What to do - What follows is a set of records; repeat them exactly, without the pictures.

[Stored entries]
::::::::::

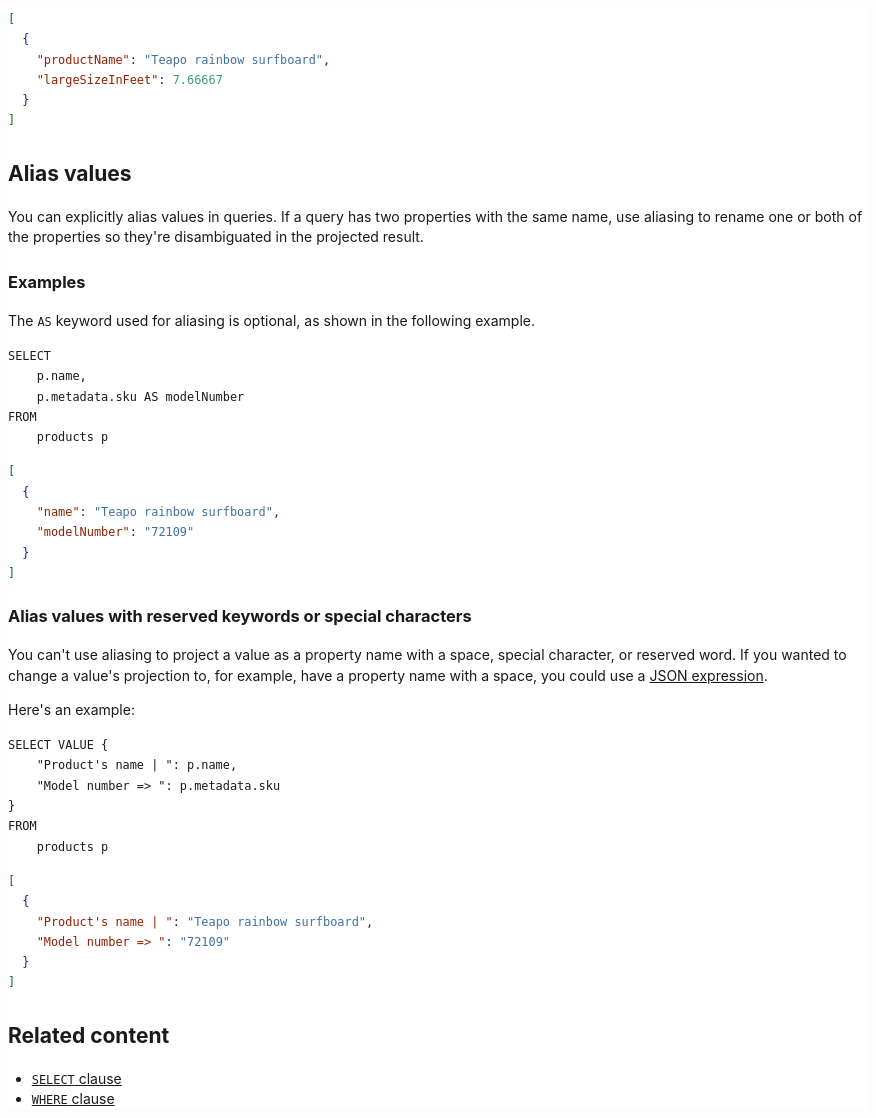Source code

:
 ```json
[
  {
    "productName": "Teapo rainbow surfboard",
    "largeSizeInFeet": 7.66667
  }
]
```

## Alias values

You can explicitly alias values in queries. If a query has two properties with the same name, use aliasing to rename one or both of the properties so they're disambiguated in the projected result.

### Examples

The ``AS`` keyword used for aliasing is optional, as shown in the following example.

```nosql
SELECT
    p.name,
    p.metadata.sku AS modelNumber
FROM
    products p
```

```json
[
  {
    "name": "Teapo rainbow surfboard",
    "modelNumber": "72109"
  }
]
```

### Alias values with reserved keywords or special characters

You can't use aliasing to project a value as a property name with a space, special character, or reserved word. If you wanted to change a value's projection to, for example, have a property name with a space, you could use a [JSON expression](#json-expressions).

Here's an example:

```nosql
SELECT VALUE {
    "Product's name | ": p.name,
    "Model number => ": p.metadata.sku
}
FROM
    products p
```

```json
[
  {
    "Product's name | ": "Teapo rainbow surfboard",
    "Model number => ": "72109"
  }
]
```

## Related content

- [``SELECT`` clause](select.md)
- [``WHERE`` clause](where.md)
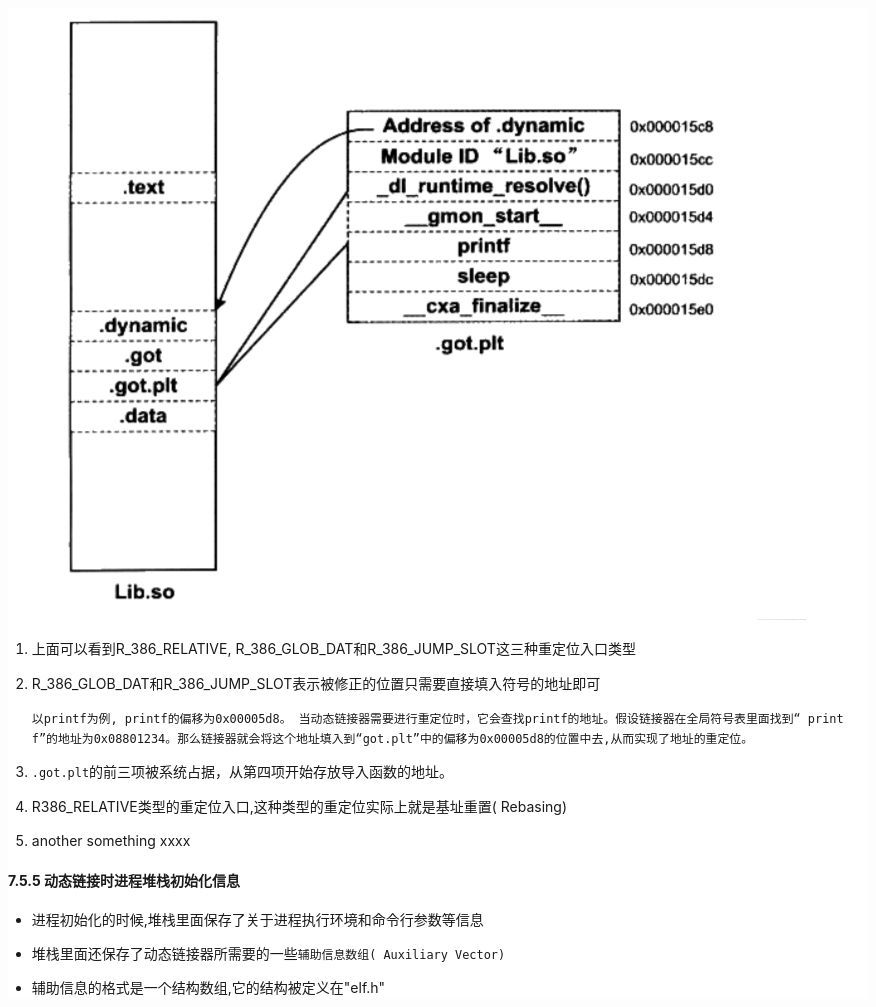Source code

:   ![](./images/7-Lib.so的.got.plt结构.png)

  1. 上面可以看到R_386_RELATIVE, R_386_GLOB_DAT和R_386_JUMP_SLOT这三种重定位入口类型

  2. R_386_GLOB_DAT和R_386_JUMP_SLOT表示被修正的位置只需要直接填入符号的地址即可

     ```
     以printf为例, printf的偏移为0x00005d8。 当动态链接器需要进行重定位时，它会查找printf的地址。假设链接器在全局符号表里面找到“ printf”的地址为0x08801234。那么链接器就会将这个地址填入到“got.plt”中的偏移为0x00005d8的位置中去,从而实现了地址的重定位。
     ```

  3. `.got.plt`的前三项被系统占据，从第四项开始存放导入函数的地址。

  4. R386_RELATIVE类型的重定位入口,这种类型的重定位实际上就是基址重置( Rebasing)

  5. another something xxxx

#### 7.5.5 动态链接时进程堆栈初始化信息

+ 进程初始化的时候,堆栈里面保存了关于进程执行环境和命令行参数等信息

+ 堆栈里面还保存了动态链接器所需要的一些`辅助信息数组( Auxiliary Vector)`

+ 辅助信息的格式是一个结构数组,它的结构被定义在"elf.h"
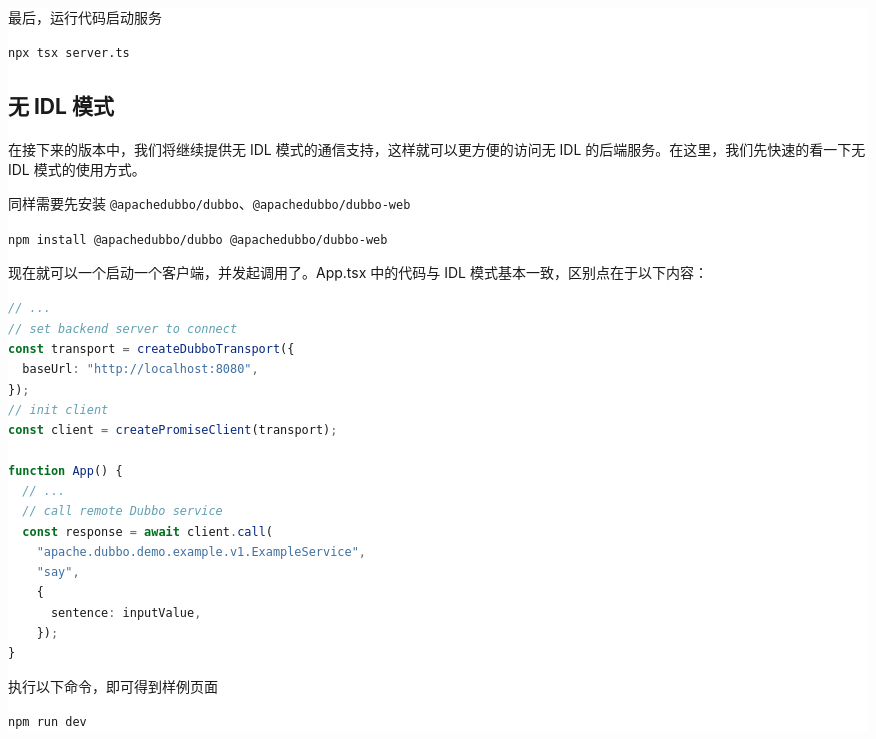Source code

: 最后，运行代码启动服务

```shell
npx tsx server.ts
```

## 无 IDL 模式

在接下来的版本中，我们将继续提供无 IDL 模式的通信支持，这样就可以更方便的访问无 IDL 的后端服务。在这里，我们先快速的看一下无 IDL 模式的使用方式。

同样需要先安装 `@apachedubbo/dubbo`、`@apachedubbo/dubbo-web`

```shell
npm install @apachedubbo/dubbo @apachedubbo/dubbo-web
```

现在就可以一个启动一个客户端，并发起调用了。App.tsx 中的代码与 IDL 模式基本一致，区别点在于以下内容：

```typescript
// ...
// set backend server to connect
const transport = createDubboTransport({
  baseUrl: "http://localhost:8080",
});
// init client
const client = createPromiseClient(transport);

function App() {
  // ...
  // call remote Dubbo service
  const response = await client.call(
    "apache.dubbo.demo.example.v1.ExampleService",
    "say",
    {
      sentence: inputValue,
    });
}
```

执行以下命令，即可得到样例页面

```shell
npm run dev
```
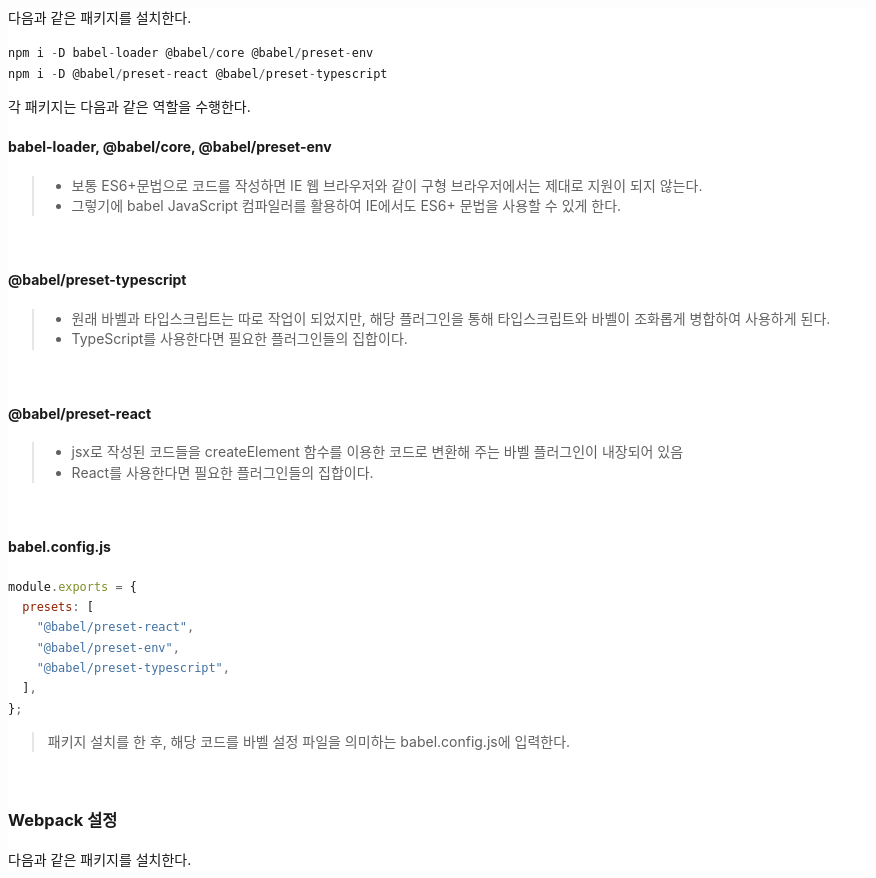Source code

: 다음과 같은 패키지를 설치한다.

```javascript
npm i -D babel-loader @babel/core @babel/preset-env
npm i -D @babel/preset-react @babel/preset-typescript

```

각 패키지는 다음과 같은 역할을 수행한다.

#### babel-loader, @babel/core, @babel/preset-env

> - 보통 ES6+문법으로 코드를 작성하면 IE 웹 브라우저와 같이 구형 브라우저에서는
>   제대로 지원이 되지 않는다.
> - 그렇기에 babel JavaScript 컴파일러를 활용하여
>   IE에서도 ES6+ 문법을 사용할 수 있게 한다.

</br>

#### @babel/preset-typescript

> - 원래 바벨과 타입스크립트는 따로 작업이 되었지만,
>   해당 플러그인을 통해 타입스크립트와 바벨이 조화롭게 병합하여 사용하게 된다.
> - TypeScript를 사용한다면 필요한 플러그인들의 집합이다.

</br>

#### @babel/preset-react

> - jsx로 작성된 코드들을 createElement 함수를 이용한 코드로 변환해 주는
>   바벨 플러그인이 내장되어 있음
> - React를 사용한다면 필요한 플러그인들의 집합이다.

</br>

#### babel.config.js

```javascript
module.exports = {
  presets: [
    "@babel/preset-react",
    "@babel/preset-env",
    "@babel/preset-typescript",
  ],
};
```

> 패키지 설치를 한 후,
> 해당 코드를
> 바벨 설정 파일을 의미하는
> babel.config.js에 입력한다.

</br>

### Webpack 설정

다음과 같은 패키지를 설치한다.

::::::::::

Result -
Source code

:
 ```json
[
  {
    "productName": "Teapo rainbow surfboard",
    "largeSizeInFeet": 7.66667
  }
]
```

## Alias values

You can explicitly alias values in queries. If a query has two properties with the same name, use aliasing to rename one or both of the properties so they're disambiguated in the projected result.

### Examples

The ``AS`` keyword used for aliasing is optional, as shown in the following example.

```nosql
SELECT
    p.name,
    p.metadata.sku AS modelNumber
FROM
    products p
```

```json
[
  {
    "name": "Teapo rainbow surfboard",
    "modelNumber": "72109"
  }
]
```

### Alias values with reserved keywords or special characters

You can't use aliasing to project a value as a property name with a space, special character, or reserved word. If you wanted to change a value's projection to, for example, have a property name with a space, you could use a [JSON expression](#json-expressions).

Here's an example:

```nosql
SELECT VALUE {
    "Product's name | ": p.name,
    "Model number => ": p.metadata.sku
}
FROM
    products p
```

```json
[
  {
    "Product's name | ": "Teapo rainbow surfboard",
    "Model number => ": "72109"
  }
]
```

## Related content

- [``SELECT`` clause](select.md)
- [``WHERE`` clause](where.md)
Source code

:   ![](./images/7-Lib.so的.got.plt结构.png)

  1. 上面可以看到R_386_RELATIVE, R_386_GLOB_DAT和R_386_JUMP_SLOT这三种重定位入口类型

  2. R_386_GLOB_DAT和R_386_JUMP_SLOT表示被修正的位置只需要直接填入符号的地址即可

     ```
     以printf为例, printf的偏移为0x00005d8。 当动态链接器需要进行重定位时，它会查找printf的地址。假设链接器在全局符号表里面找到“ printf”的地址为0x08801234。那么链接器就会将这个地址填入到“got.plt”中的偏移为0x00005d8的位置中去,从而实现了地址的重定位。
     ```

  3. `.got.plt`的前三项被系统占据，从第四项开始存放导入函数的地址。

  4. R386_RELATIVE类型的重定位入口,这种类型的重定位实际上就是基址重置( Rebasing)

  5. another something xxxx

#### 7.5.5 动态链接时进程堆栈初始化信息

+ 进程初始化的时候,堆栈里面保存了关于进程执行环境和命令行参数等信息

+ 堆栈里面还保存了动态链接器所需要的一些`辅助信息数组( Auxiliary Vector)`

+ 辅助信息的格式是一个结构数组,它的结构被定义在"elf.h"
Source code

: 最后，运行代码启动服务

```shell
npx tsx server.ts
```

## 无 IDL 模式

在接下来的版本中，我们将继续提供无 IDL 模式的通信支持，这样就可以更方便的访问无 IDL 的后端服务。在这里，我们先快速的看一下无 IDL 模式的使用方式。

同样需要先安装 `@apachedubbo/dubbo`、`@apachedubbo/dubbo-web`

```shell
npm install @apachedubbo/dubbo @apachedubbo/dubbo-web
```

现在就可以一个启动一个客户端，并发起调用了。App.tsx 中的代码与 IDL 模式基本一致，区别点在于以下内容：

```typescript
// ...
// set backend server to connect
const transport = createDubboTransport({
  baseUrl: "http://localhost:8080",
});
// init client
const client = createPromiseClient(transport);

function App() {
  // ...
  // call remote Dubbo service
  const response = await client.call(
    "apache.dubbo.demo.example.v1.ExampleService",
    "say",
    {
      sentence: inputValue,
    });
}
```

执行以下命令，即可得到样例页面

```shell
npm run dev
```
Source code

: 다음과 같은 패키지를 설치한다.

```javascript
npm i -D babel-loader @babel/core @babel/preset-env
npm i -D @babel/preset-react @babel/preset-typescript

```

각 패키지는 다음과 같은 역할을 수행한다.

#### babel-loader, @babel/core, @babel/preset-env

> - 보통 ES6+문법으로 코드를 작성하면 IE 웹 브라우저와 같이 구형 브라우저에서는
>   제대로 지원이 되지 않는다.
> - 그렇기에 babel JavaScript 컴파일러를 활용하여
>   IE에서도 ES6+ 문법을 사용할 수 있게 한다.

</br>

#### @babel/preset-typescript

> - 원래 바벨과 타입스크립트는 따로 작업이 되었지만,
>   해당 플러그인을 통해 타입스크립트와 바벨이 조화롭게 병합하여 사용하게 된다.
> - TypeScript를 사용한다면 필요한 플러그인들의 집합이다.

</br>

#### @babel/preset-react

> - jsx로 작성된 코드들을 createElement 함수를 이용한 코드로 변환해 주는
>   바벨 플러그인이 내장되어 있음
> - React를 사용한다면 필요한 플러그인들의 집합이다.

</br>

#### babel.config.js

```javascript
module.exports = {
  presets: [
    "@babel/preset-react",
    "@babel/preset-env",
    "@babel/preset-typescript",
  ],
};
```

> 패키지 설치를 한 후,
> 해당 코드를
> 바벨 설정 파일을 의미하는
> babel.config.js에 입력한다.

</br>

### Webpack 설정

다음과 같은 패키지를 설치한다.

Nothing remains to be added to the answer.